I personaggi di “Le cose che abbiamo perso nell’incendio”, anche quelli secondari, sono tutti in un periodo di grave lutto. Un “incendio”, una devastazione li ha percorsi e percossi. Audrey Burke (Halle Berry) ed i suoi figlioli hanno perso il marito ed un padre nella maniera più inaspettata e inspiegabile che ci si possa immaginare, e quindi vacillano sotto i colpi del fato. Jerry Sunborne (Benicio del Toro) ha vacillato da tempo, quando di droga in droga si è andato a cacciare nel buco nero dell’eroina. Lui –ed i suoi compagni dei Drogati Anonimi- sanno che nemmeno dopo anni che resisti e sei “pulito” puoi considerarti al riparo e fuori dal tunnel. È tutta una società che tenta di anestetizzarsi con il consumismo e il jogging, ma che sa di avere imboccato una strada senza uscita. Se ne potrebbe anche vedere una valenza politica, con gli Stati Uniti rintronati dopo il terrorismo, le guerre, Saddam, i mutui sub-prime e i casi Enron, che tentano di riprendersi con un Obama color cioccolato come Halle Berry.

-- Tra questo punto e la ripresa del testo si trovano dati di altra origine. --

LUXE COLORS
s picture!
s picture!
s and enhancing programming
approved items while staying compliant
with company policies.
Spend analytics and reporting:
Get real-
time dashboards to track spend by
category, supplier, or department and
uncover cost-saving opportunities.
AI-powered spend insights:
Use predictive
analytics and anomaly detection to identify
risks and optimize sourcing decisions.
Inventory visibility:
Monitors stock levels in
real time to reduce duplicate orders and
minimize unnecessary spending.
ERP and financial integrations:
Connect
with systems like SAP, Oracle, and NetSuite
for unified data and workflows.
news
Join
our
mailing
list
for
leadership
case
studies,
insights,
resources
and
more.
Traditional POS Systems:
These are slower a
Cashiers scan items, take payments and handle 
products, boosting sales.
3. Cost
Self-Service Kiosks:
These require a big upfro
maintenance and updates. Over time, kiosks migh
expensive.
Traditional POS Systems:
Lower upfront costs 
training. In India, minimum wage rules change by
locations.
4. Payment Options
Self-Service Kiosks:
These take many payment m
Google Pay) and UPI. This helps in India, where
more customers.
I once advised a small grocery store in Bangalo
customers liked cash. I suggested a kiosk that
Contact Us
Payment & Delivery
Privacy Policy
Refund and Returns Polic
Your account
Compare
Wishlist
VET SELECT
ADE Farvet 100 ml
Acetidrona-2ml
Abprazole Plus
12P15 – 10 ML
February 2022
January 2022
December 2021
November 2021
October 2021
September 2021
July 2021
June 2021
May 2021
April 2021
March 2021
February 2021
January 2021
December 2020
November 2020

Ma, a mio parere, la via tracciata da questo film per riprendersi dai lutti e dalle “cose perse nell’incendio” è una via di ricostruzione morale (attenzione, non moralistica) che forse si sintetizza nella parola chiave del film: “Accept the good” (Accetta il buono che c’è).

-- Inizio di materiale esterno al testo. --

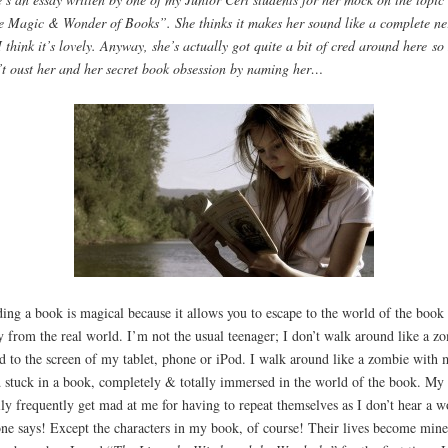
 Magic & Wonder of Books”. She thinks it makes her sound like a complete ne
I think it’s lovely. Anyway, she’s actually got quite a bit of cred around here so 
t oust her and her secret book obsession by naming her…
ing a book is magical because it allows you to escape to the world of the book
 from the real world. I’m not the usual teenager; I don’t walk around like a z
d to the screen of my tablet, phone or iPod. I walk around like a zombie with 
 stuck in a book, completely & totally immersed in the world of the book. My
ly frequently get mad at me for having to repeat themselves as I don’t hear a w
ne says! Except the characters in my book, of course! Their lives become mine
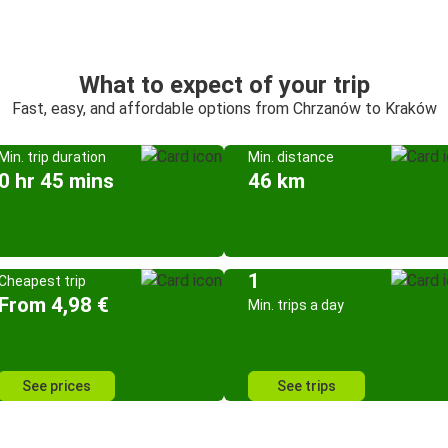
What to expect of your trip
Fast, easy, and affordable options from Chrzanów to Kraków
Min. trip duration
Min. distance
0 hr 45 mins
46 km
1
Cheapest trip
From 4,98 €
Min. trips a day
See prices
See trips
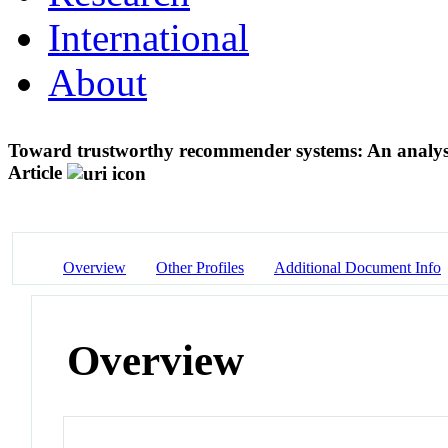
International
About
Toward trustworthy recommender systems: An analysi
Article
Overview
Other Profiles
Additional Document Info
Overview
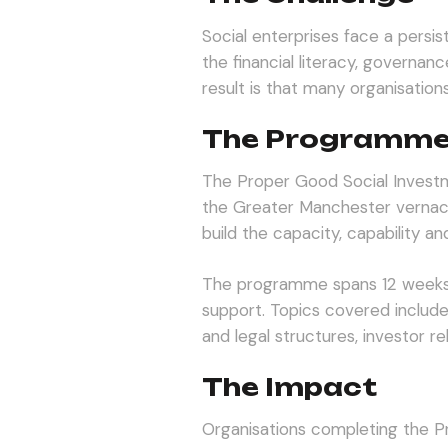
Social enterprises face a persi
the financial literacy, governa
result is that many organisation
The Programm
The Proper Good Social Invest
the Greater Manchester vernacul
build the capacity, capability 
The programme spans 12 weeks 
support. Topics covered includ
and legal structures, investor re
The Impact
Organisations completing the 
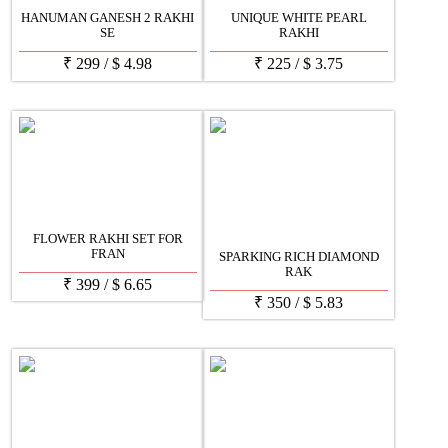
HANUMAN GANESH 2 RAKHI
UNIQUE WHITE PEARL
SE
RAKHI
₹
299
/
$
4.98
₹
225
/
$
3.75
FLOWER RAKHI SET FOR
FRAN
SPARKING RICH DIAMOND
RAK
₹
399
/
$
6.65
₹
350
/
$
5.83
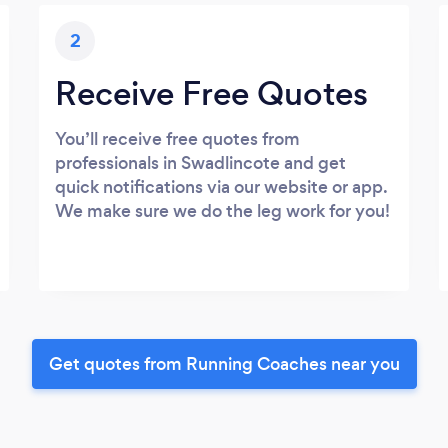
2
Receive Free Quotes
You’ll receive free quotes from
professionals in Swadlincote and get
quick notifications via our website or app.
We make sure we do the leg work for you!
Get quotes from Running Coaches near you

Ed in questo “imperativo morale” che trovo lo stesso genere di richiamo all’ordine che caratterizza Juno e Once. Qui addirittura si sfiora il record della provocazione quando –in circostanze più che significative- Halle Berry chiede a Benicio del Toro di andare a letto con lei. Gli spettatori, come i due protagonisti, sanno che si tratta di riuscire a dormire, e che qualsiasi implicazione sessuale o sentimentale è rigorosamente bandita.

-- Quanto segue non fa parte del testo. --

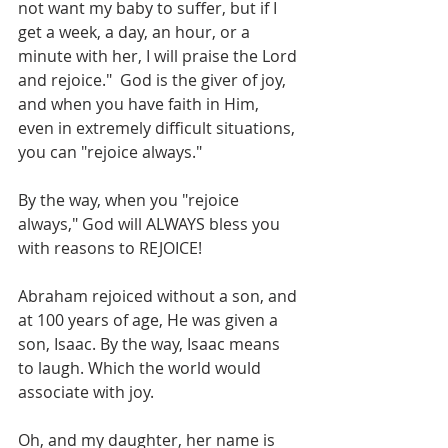
not want my baby to suffer, but if I 
get a week, a day, an hour, or a 
minute with her, I will praise the Lord 
and rejoice."  God is the giver of joy, 
and when you have faith in Him, 
even in extremely difficult situations, 
you can "rejoice always."
By the way, when you "rejoice 
always," God will ALWAYS bless you 
with reasons to REJOICE!
Abraham rejoiced without a son, and 
at 100 years of age, He was given a 
son, Isaac. By the way, Isaac means 
to laugh. Which the world would 
associate with joy.
Oh, and my daughter, her name is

È questo rigore morale, forse lo stesso del “Dogma” di Lars von Trier, ma più ampio e significativo, che permea tutto il film. Jerry Sunborne (Benicio del Toro) può anche essere un eroinomane in fase di recupero (con gli occhi particolarmente vuoti e acquosi), ma si comporta con i figli di lei come e più che se fossero i suoi, con una cura ed un’attenzione che quasi stonano sul suo personaggio. Le stesse figure di contorno sono granitiche nella loro coerenza: il quasi comico personaggio di Howard Glassman (John Carroll Lynch) con una moglie che gli fa costruire piscine, che si fa “arredare casa dal figlio di Saddam Hussein”, e gli vieta di fumare, se ne torna mogio al focolare famigliare perché “così sta scritto”. L’eroinomane in recupero Kelly (Alison Lohman) ha una cura ed un’attenzione per i dettagli che sembrano quasi esagerati, e parla per sé e per gli altri de “l’uomo della mia vita” come un’educanda delle Orsoline.
In sintesi, un bellissimo film in cui gli snodi del racconto (abbastanza consueti) sono trattati con una cura ed un’accortezza fuori del comune, che li rendono nuovi e interessanti, senza che acquistino una rilevanza esagerata o fastidiosa. Un clima generale molto triste e pensoso, che però la recitazione e la tecnica cinematografica sanno rendere accurati ed insinuanti. Soprattutto, una forte tensione morale e una rilevanza all’attenzione e alle conseguenze che danno all’opera cinematografica uno spessore nuovo e profondo. Pensando a Benicio del Toro interprete di un ruolo simile –ma opposto- in Paura e delirio a Las Vegas (1998), viene da credere che quello sia stato il culmine di un certo modo di affrontare e “vedere” la realtà, e che Noi due sconosciuti (2007) sia un punto fermo di un modo totalmente diverso di percepire e "sentire" il mondo.